Dave Sherwin: 01:00:06 Outstanding. Well, this has been phenomenal. I do have one more question for you before we wrap up and that is about resources. Uh, I’ve mentioned a few books and podcasts. I listened to but what other resources do you recommend? Either books, podcasts, ideas, things that people listening can use to implement these ideas in their life or get, get more knowledge, you know, carry on down the path.
Thomas McConkie: 01:00:35 Yeah, I mean the resources are extensive. Trust your nose. I mean, you could hop on a google search, find a local community in your neighborhood or you know, there will be teachers who inspire you more than others so that just really trust yourself and follow your nose is my advice there. I do my best to support the community that gathers here where I live and I produce a weekly show, a simple concept or aspect of mindfulness practice and then I, you know, do a practice, a guided meditation or something that invites you into that so that I do a podcast called Mindfulness Plus and you know, we also do events, meditation retreats, workshops, training, and that’s, you can check that out lowerlightsslc.org. So, you know, lots of different ways to touch into our community. And we’re one of many.
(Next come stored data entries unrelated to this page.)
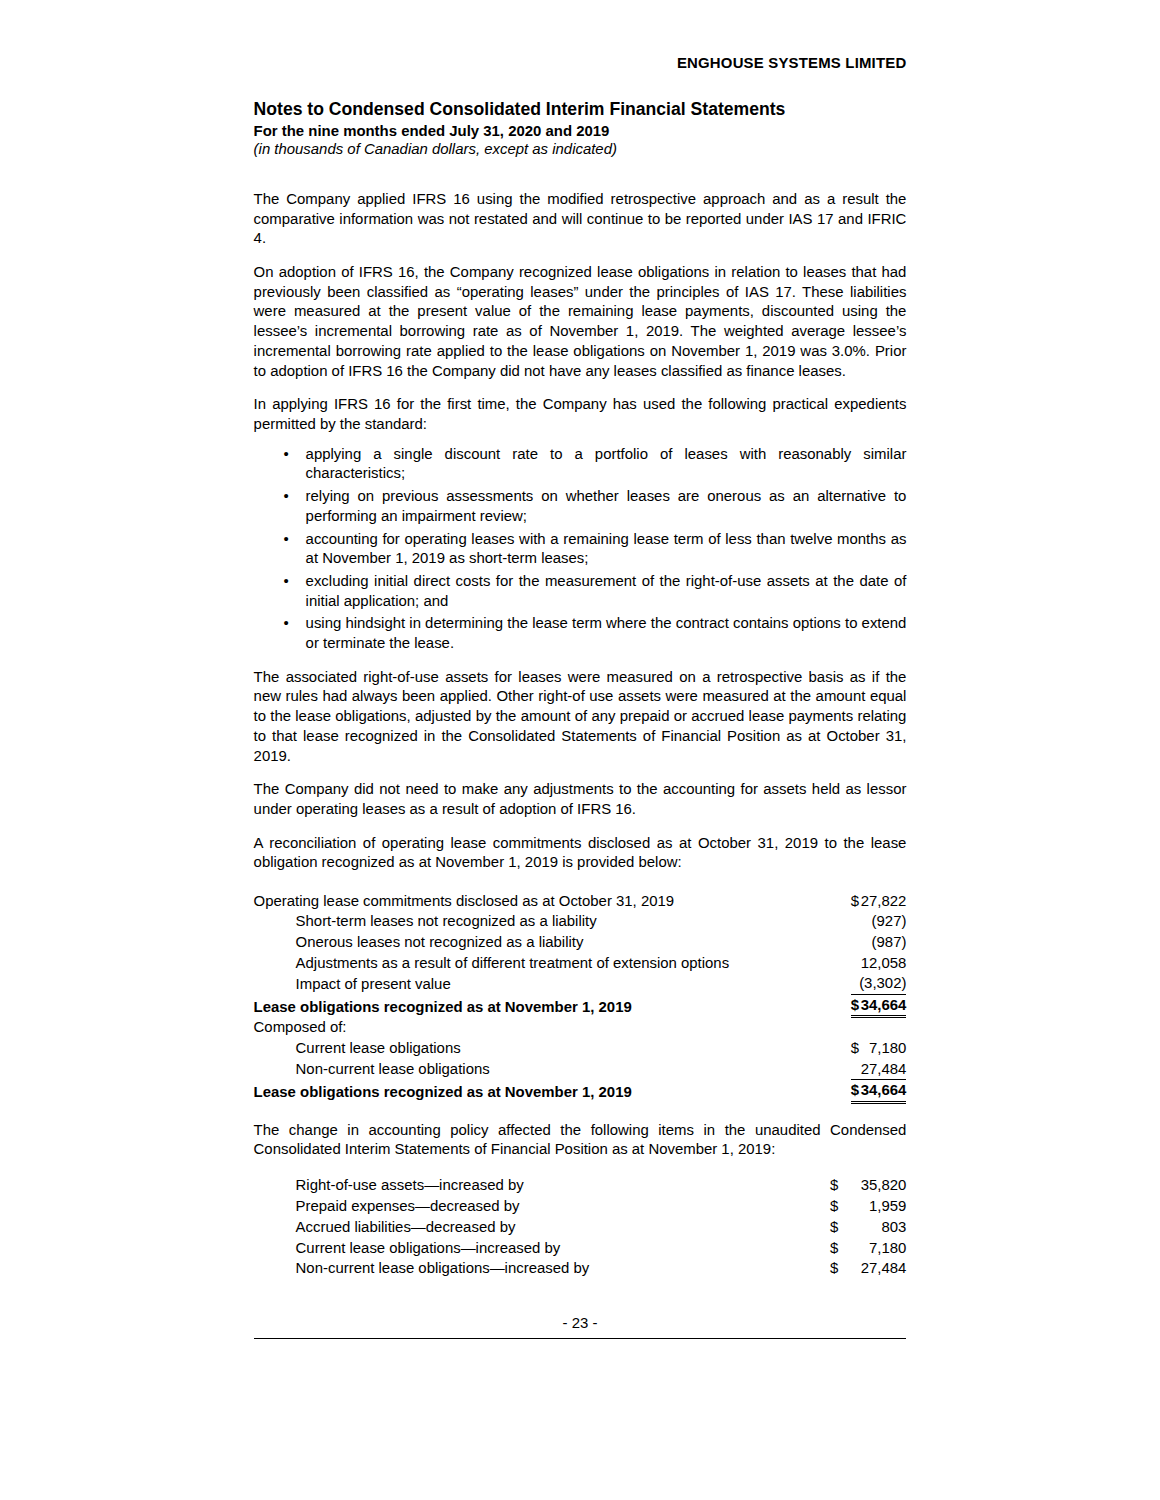ENGHOUSE SYSTEMS LIMITED
Notes to Condensed Consolidated Interim Financial Statements
For the nine months ended July 31, 2020 and 2019
(in thousands of Canadian dollars, except as indicated)
The Company applied IFRS 16 using the modified retrospective approach and as a result the comparative information was not restated and will continue to be reported under IAS 17 and IFRIC 4.
On adoption of IFRS 16, the Company recognized lease obligations in relation to leases that had previously been classified as “operating leases” under the principles of IAS 17. These liabilities were measured at the present value of the remaining lease payments, discounted using the lessee’s incremental borrowing rate as of November 1, 2019. The weighted average lessee’s incremental borrowing rate applied to the lease obligations on November 1, 2019 was 3.0%. Prior to adoption of IFRS 16 the Company did not have any leases classified as finance leases.
In applying IFRS 16 for the first time, the Company has used the following practical expedients permitted by the standard:
applying a single discount rate to a portfolio of leases with reasonably similar characteristics;
relying on previous assessments on whether leases are onerous as an alternative to performing an impairment review;
accounting for operating leases with a remaining lease term of less than twelve months as at November 1, 2019 as short-term leases;
excluding initial direct costs for the measurement of the right-of-use assets at the date of initial application; and
using hindsight in determining the lease term where the contract contains options to extend or terminate the lease.
The associated right-of-use assets for leases were measured on a retrospective basis as if the new rules had always been applied. Other right-of use assets were measured at the amount equal to the lease obligations, adjusted by the amount of any prepaid or accrued lease payments relating to that lease recognized in the Consolidated Statements of Financial Position as at October 31, 2019.
The Company did not need to make any adjustments to the accounting for assets held as lessor under operating leases as a result of adoption of IFRS 16.
A reconciliation of operating lease commitments disclosed as at October 31, 2019 to the lease obligation recognized as at November 1, 2019 is provided below:
| Operating lease commitments disclosed as at October 31, 2019 | | $ | 27,822 |
| Short-term leases not recognized as a liability | | | (927) |
| Onerous leases not recognized as a liability | | | (987) |
| Adjustments as a result of different treatment of extension options | | | 12,058 |
| Impact of present value | | | (3,302) |
| Lease obligations recognized as at November 1, 2019 | | $ | 34,664 |
| Composed of: | | | |
| Current lease obligations | | $ | 7,180 |
| Non-current lease obligations | | | 27,484 |
| Lease obligations recognized as at November 1, 2019 | | $ | 34,664 |
The change in accounting policy affected the following items in the unaudited Condensed Consolidated Interim Statements of Financial Position as at November 1, 2019:
| Right-of-use assets—increased by | | $ | 35,820 |
| Prepaid expenses—decreased by | | $ | 1,959 |
| Accrued liabilities—decreased by | | $ | 803 |
| Current lease obligations—increased by | | $ | 7,180 |
| Non-current lease obligations—increased by | | $ | 27,484 |
- 23 -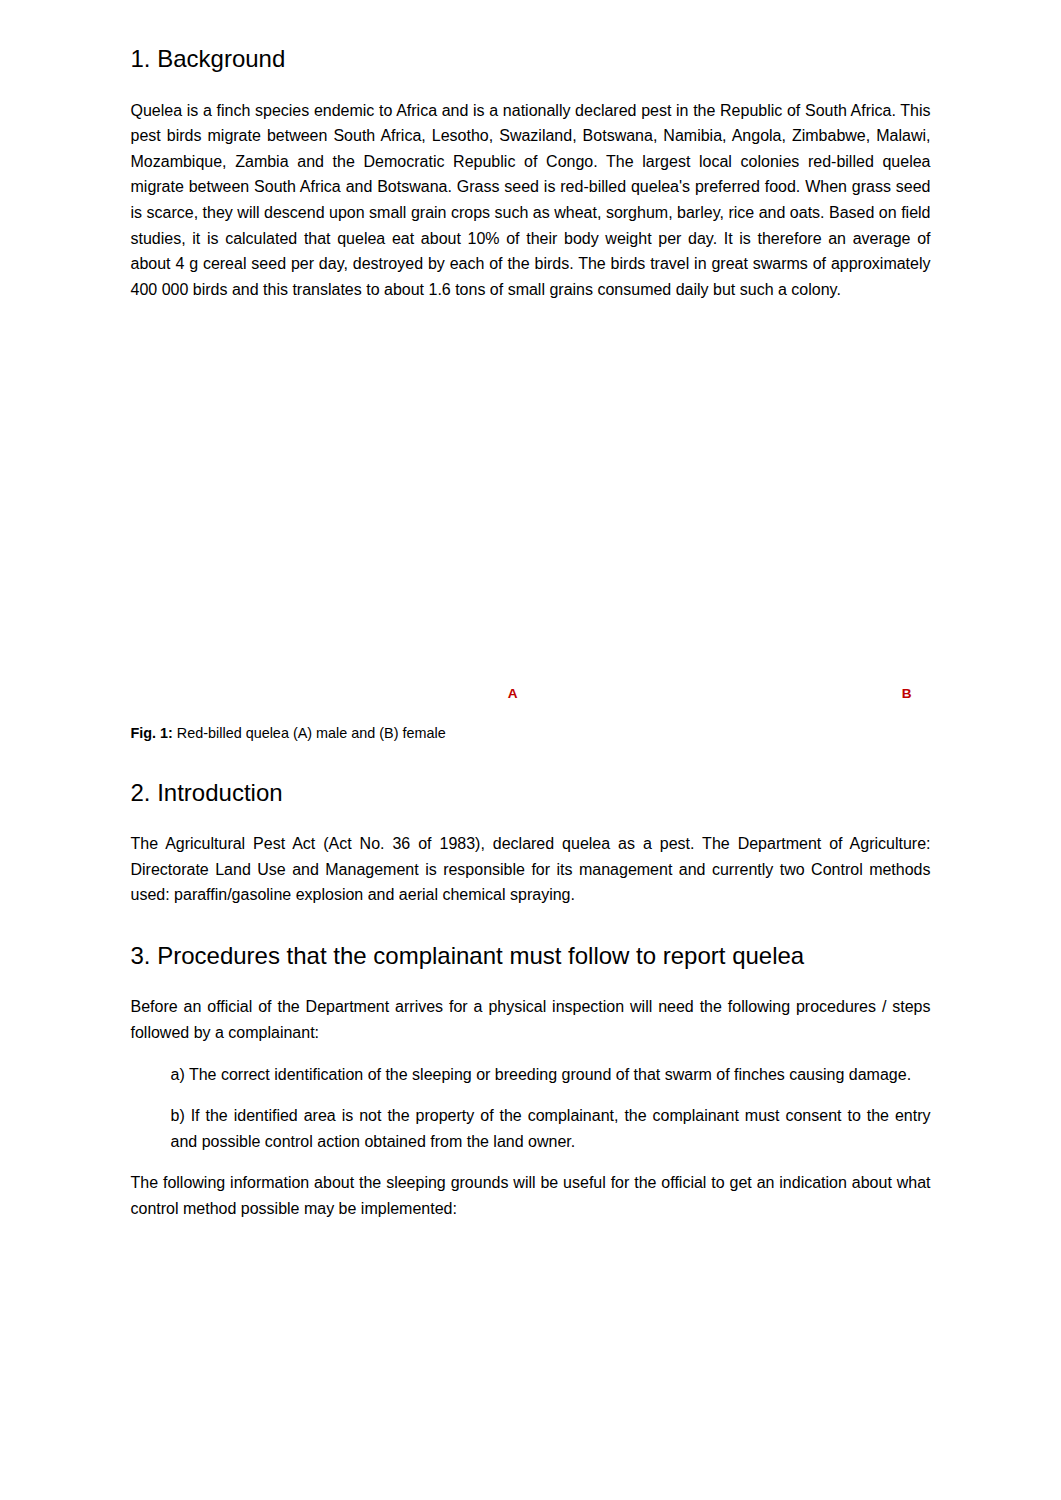1. Background
Quelea is a finch species endemic to Africa and is a nationally declared pest in the Republic of South Africa. This pest birds migrate between South Africa, Lesotho, Swaziland, Botswana, Namibia, Angola, Zimbabwe, Malawi, Mozambique, Zambia and the Democratic Republic of Congo. The largest local colonies red-billed quelea migrate between South Africa and Botswana. Grass seed is red-billed quelea's preferred food. When grass seed is scarce, they will descend upon small grain crops such as wheat, sorghum, barley, rice and oats. Based on field studies, it is calculated that quelea eat about 10% of their body weight per day. It is therefore an average of about 4 g cereal seed per day, destroyed by each of the birds. The birds travel in great swarms of approximately 400 000 birds and this translates to about 1.6 tons of small grains consumed daily but such a colony.
A
B
Fig. 1: Red-billed quelea (A) male and (B) female
2. Introduction
The Agricultural Pest Act (Act No. 36 of 1983), declared quelea as a pest. The Department of Agriculture: Directorate Land Use and Management is responsible for its management and currently two Control methods used: paraffin/gasoline explosion and aerial chemical spraying.
3. Procedures that the complainant must follow to report quelea
Before an official of the Department arrives for a physical inspection will need the following procedures / steps followed by a complainant:
a) The correct identification of the sleeping or breeding ground of that swarm of finches causing damage.
b) If the identified area is not the property of the complainant, the complainant must consent to the entry and possible control action obtained from the land owner.
The following information about the sleeping grounds will be useful for the official to get an indication about what control method possible may be implemented:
Dave Sherwin: 01:01:33 Yeah, lowerlightsslc.org. Correct. And any social media or other places people can find you? Or is that the only thing they need?
Thomas McConkie: 01:01:47 The website’s a good place to start. We’re pretty active on Facebook, so that’s another place you can check us out.
Dave Sherwin: 01:01:54 Okay. Well Thomas, thank you so much for being on the show. This is a topic that is very interesting to me. It’s very meaningful to me. I’m like I said, I’m a novice. I’m learning these things and uh, already just with them, the little bit I’ve done, it’s made a big difference. I’ve seen it work well in other people’s lives. I mentioned my son who is meditating twice a day has had a huge improvement in his life and a lot of ways from that. I hope that those of you listening have, have picked that up and picked up some ideas and practical ways that you can be more mindful. Thomas, thank you again for being on the show.
Thomas McConkie: 01:02:37 Thanks for having me here. I’ve enjoyed it.